══ GIVEN TEXT
The Mystery of the Church: 50 Years of Vatican II

The Interpretation and Implementation of the Council Continues to Produce Both Shadows and Light

The Second Vatican Council was arguably the most important religious event in the 20th century. The Council closed on Dec. 8, 1965 — as such, this year marks the 50th anniversary of its closure.

John XXIII stated the text of 1 Thessalonians 4:3 — “This is the will of God, your sanctification” — should be written over the doors of the Council. Academic reflection on the nature of the Council has termed it: “The Council of the Church.” And John Paul II opined that the purpose of the Council was to answer the question: “Ecclesia, quid dicis de teipsa?” (Church, what do you have to say for yourself?)

The answer to John Paul II’s question was that the Church is a mystery — which is the Greek term for “sacrament” and means a physical sign joining us to eternity. This fact is made clear in the dogmatic constitution on the Church, Lumen Gentium (Light to the Nations), which quotes an ancient Father of the Church, St. Cyprian: “The Church is seen to be ‘a people brought into unity from the unity of the Father, the Son and the Holy Spirit.’”

The Council’s hope was that a vigorous and sober examination of the means used by the Church to proclaim the Gospel would lead to a deeper and more spiritual appreciation of the Church as an institution which transcends time and space.
════
Continue the article on the fiftieth anniversary of Vatican II, picking up after its final sentence.
══ PROVIDED DATA
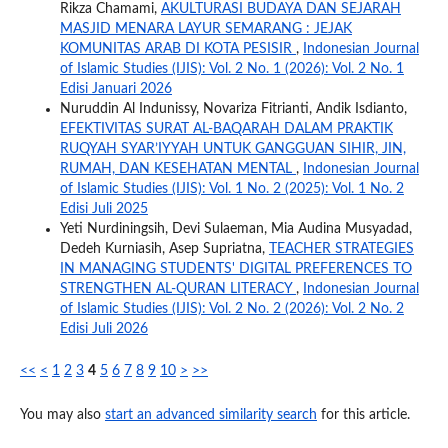
Rikza Chamami,
AKULTURASI BUDAYA DAN SEJARAH
MASJID MENARA LAYUR SEMARANG : JEJAK
KOMUNITAS ARAB DI KOTA PESISIR
,
Indonesian Journal
of Islamic Studies (IJIS): Vol. 2 No. 1 (2026): Vol. 2 No. 1
Edisi Januari 2026
Nuruddin Al Indunissy, Novariza Fitrianti, Andik Isdianto,
EFEKTIVITAS SURAT AL-BAQARAH DALAM PRAKTIK
RUQYAH SYAR’IYYAH UNTUK GANGGUAN SIHIR, JIN,
RUMAH, DAN KESEHATAN MENTAL
,
Indonesian Journal
of Islamic Studies (IJIS): Vol. 1 No. 2 (2025): Vol. 1 No. 2
Edisi Juli 2025
Yeti Nurdiningsih, Devi Sulaeman, Mia Audina Musyadad,
Dedeh Kurniasih, Asep Supriatna,
TEACHER STRATEGIES
IN MANAGING STUDENTS' DIGITAL PREFERENCES TO
STRENGTHEN AL-QURAN LITERACY
,
Indonesian Journal
of Islamic Studies (IJIS): Vol. 2 No. 2 (2026): Vol. 2 No. 2
Edisi Juli 2026
<<
<
1
2
3
4
5
6
7
8
9
10
>
>>
You may also
start an advanced similarity search
for this article.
════
EXERCISE ANSWER:
When the Second Vatican Council was convened, St. John XXIII basically regarded it as the prolongation of the First Vatican Council (1864-1870), which was adjourned but never closed, due to the political situation in Europe. The bishops meant to discuss many issues at Vatican I, yet they were able to discuss and define only two. It wasn’t formally closed, however, until the day before Vatican II opened.

Some of the chief goals of the Second Vatican Council included: making Catholicism more accessible to the contemporary world; addressing the distressful disunity of Christians (largely in response to the totalitarian and secular threats to religion); and assiduously studying and implementing the richness of the Catholic Tradition in a setting that wouldn’t simply be an apologetic reaction to Protestantism and secularism.

The third goal included a systematic return to the Church’s rich patristic theology that was sometimes eclipsed by the ossification of Neo-Scholasticism (a revival of the writings of St. Thomas Aquinas). And it included, as well, a desire to address the already-burgeoning attempt to renew the sacred liturgy, especially in response to a watering down in the 19th century of music and spirituality. One must include in this movement toward renewal the efforts to recover Gregorian chant that began under Pius X and were finally coming to fruition in the late 1950s and early 1960s.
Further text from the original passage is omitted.